■ PROBLEM TO WORK ON ■
Please format the entries below, from their first line through the line containing "comment the opposite.", as a Markdown table with the columns Row and Text, numbering each row and skipping blank lines. Leave the pictures out of the table.

# # # # # # #

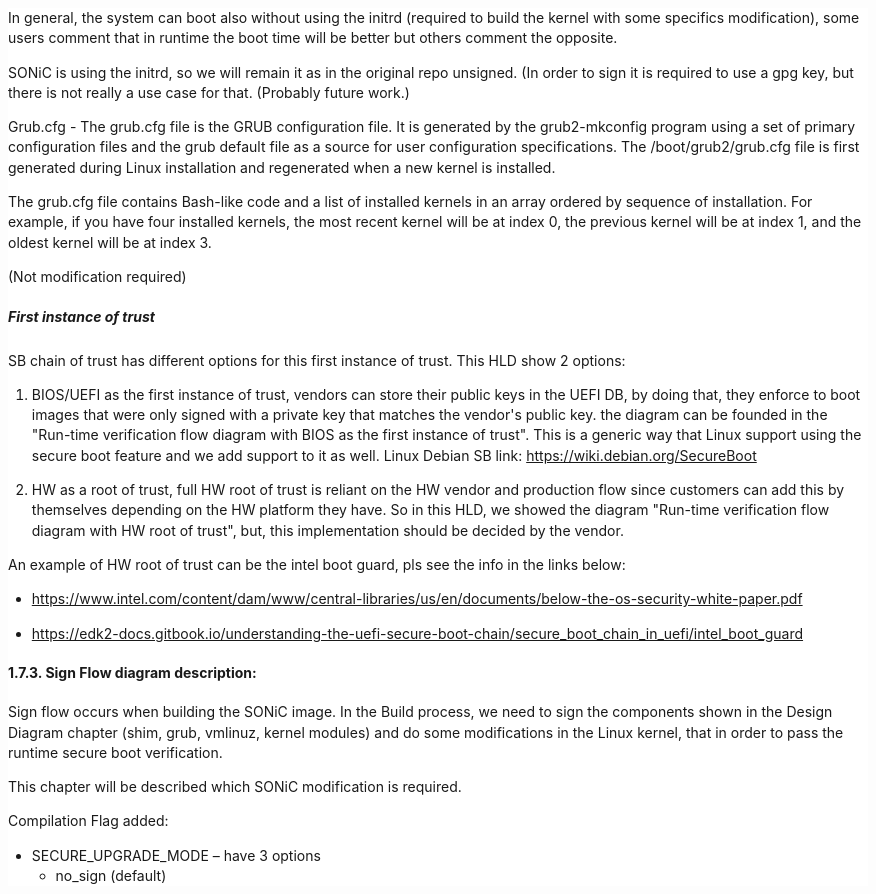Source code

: In general, the system can boot also without using the initrd (required to build the kernel with some specifics modification), some users comment that in runtime the boot time will be better but others comment the opposite.

SONiC is using the initrd, so we will remain it as in the original repo unsigned. (In order to sign it is required to use a gpg key, but there is not really a use case for that. (Probably future work.)

Grub.cfg - The grub.cfg file is the GRUB configuration file. It is generated by the grub2-mkconfig program using a set of primary configuration files and the grub default file as a source for user configuration specifications. The /boot/grub2/grub.cfg file is first generated during Linux installation and regenerated when a new kernel is installed.

The grub.cfg file contains Bash-like code and a list of installed kernels in an array ordered by sequence of installation. For example, if you have four installed kernels, the most recent kernel will be at index 0, the previous kernel will be at index 1, and the oldest kernel will be at index 3.

(Not modification required)

##### First instance of trust
SB chain of trust has different options for this first instance of trust.
This HLD show 2 options:
1.  BIOS/UEFI as the first instance of trust, vendors can store their public keys in the UEFI DB, by doing that, they enforce to boot images that were only signed with a private key that matches the vendor's public key.
the diagram can be founded in the "Run-time verification flow diagram with BIOS as the first instance of trust".
This is a generic way that Linux support using the secure boot feature and we add support to it as well.
Linux Debian SB link: https://wiki.debian.org/SecureBoot

2. HW as a root of trust, full HW root of trust is reliant on the HW vendor and production flow since customers can add this by themselves depending on the HW platform they have.
So in this HLD, we showed the diagram "Run-time verification flow diagram with HW root of trust", but, this implementation should be decided by the vendor.

An example of HW root of trust can be the intel boot guard, pls see the info in the links below:

- https://www.intel.com/content/dam/www/central-libraries/us/en/documents/below-the-os-security-white-paper.pdf

- https://edk2-docs.gitbook.io/understanding-the-uefi-secure-boot-chain/secure_boot_chain_in_uefi/intel_boot_guard


####  1.7.3. <a name='SignFlowdiagramdescription:'></a>Sign Flow diagram description:
Sign flow occurs when building the SONiC image.
In the Build process, we need to sign the components shown in the Design Diagram chapter (shim, grub, vmlinuz, kernel modules) and do some modifications in the Linux kernel, that in order to pass the runtime secure boot verification.

This chapter will be described which SONiC modification is required.

Compilation Flag added:
- SECURE_UPGRADE_MODE – have 3 options
  - no_sign  (default)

# # # # # # #

■ SOLUTION BELOW ■
| Row | Text |
|---|---|
| 1 | Source code |
| 2 | : In general, the system can boot also without using the initrd (required to build the kernel with some specifics modification), some users comment that in runtime the boot time will be better but others comment the opposite. |